* Task to complete *
Copy out the line containing "output i2, i3;" and each line after it, through the last one in the material, exactly as written.

* Study material *
--- START ---

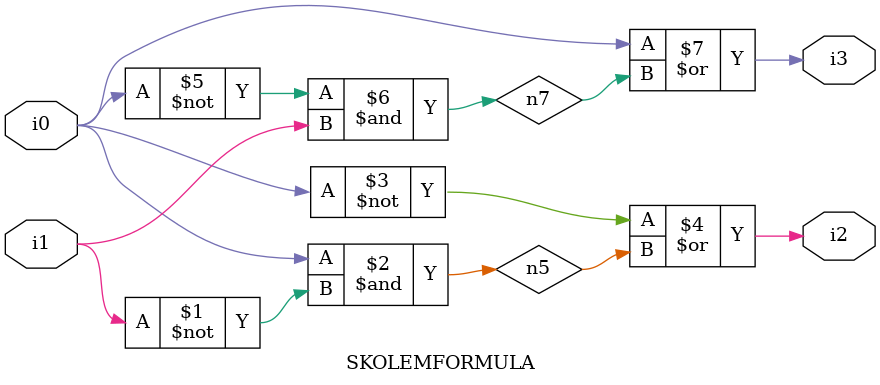
<source format=v>

module SKOLEMFORMULA ( 
    i0, i1,
    i2, i3  );
  input  i0, i1;
  output i2, i3;
  wire n5, n7;
  assign n5 = i0 & ~i1;
  assign i2 = ~i0 | n5;
  assign n7 = ~i0 & i1;
  assign i3 = i0 | n7;
endmodule



</source>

--- END ---

* Output for this exercise *
  output i2, i3;
  wire n5, n7;
  assign n5 = i0 & ~i1;
  assign i2 = ~i0 | n5;
  assign n7 = ~i0 & i1;
  assign i3 = i0 | n7;
endmodule



</source>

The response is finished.